## Job
Count the lines in the entries below that contain the word "average", and give only the number.
※
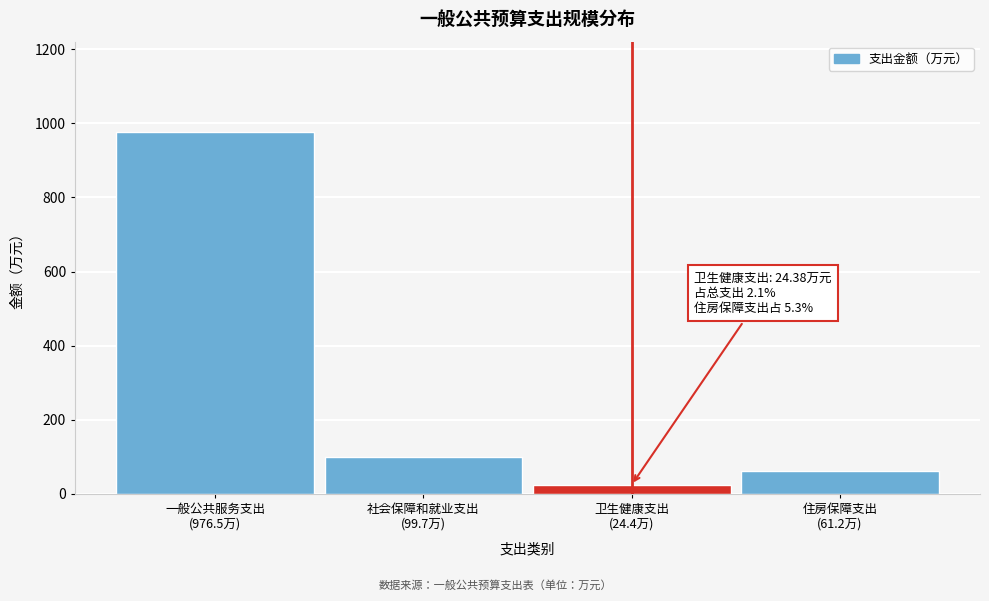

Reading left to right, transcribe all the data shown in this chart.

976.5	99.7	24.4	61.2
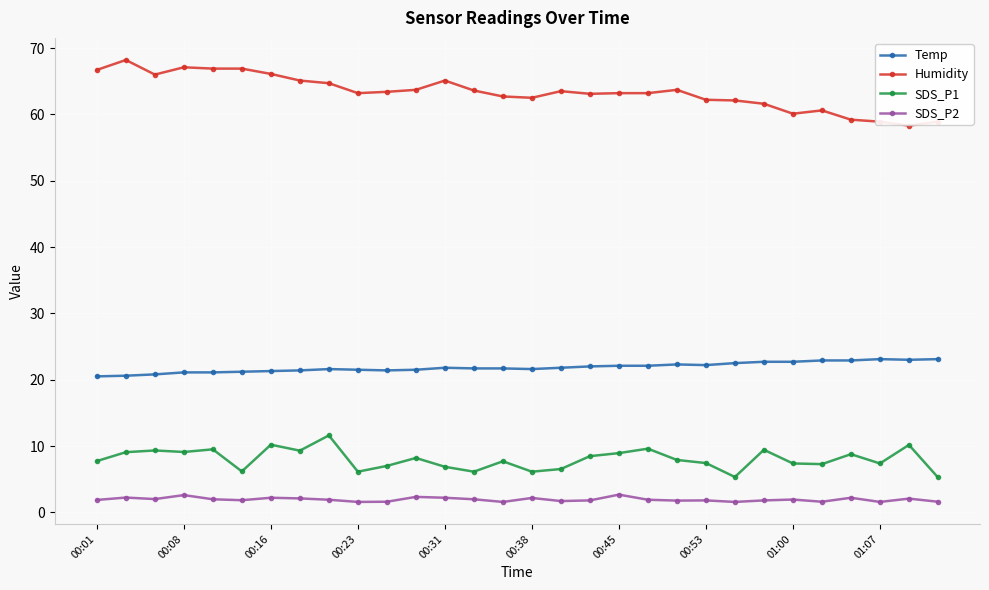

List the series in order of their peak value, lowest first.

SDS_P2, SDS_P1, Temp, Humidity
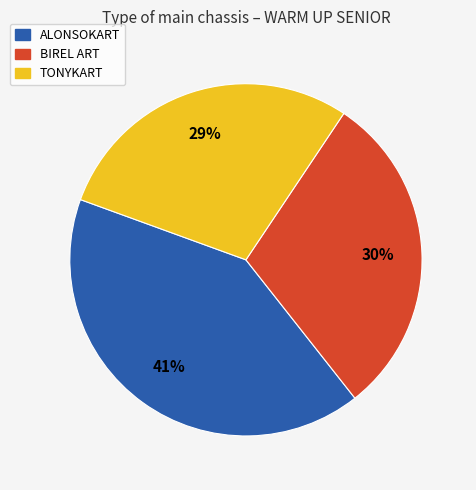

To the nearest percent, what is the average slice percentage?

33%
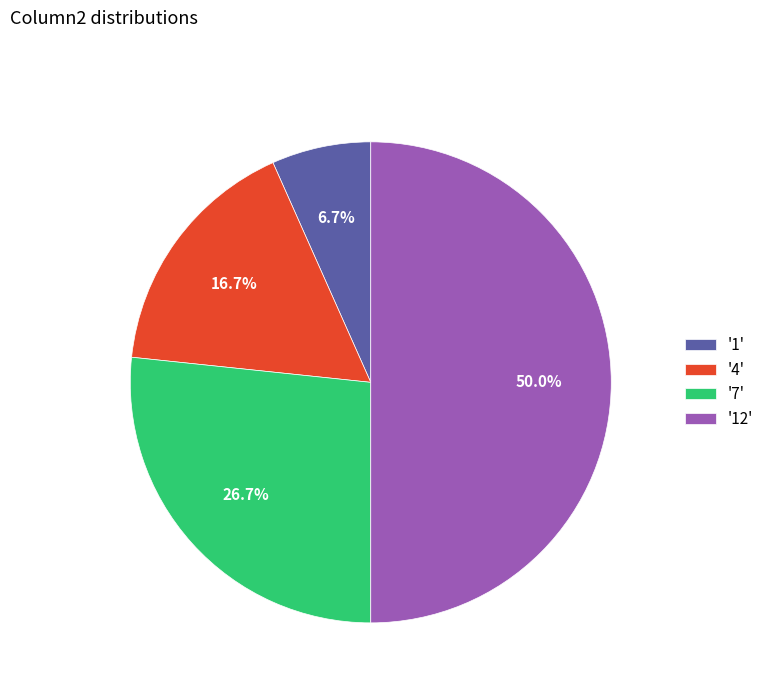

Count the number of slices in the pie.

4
※
## Task output
1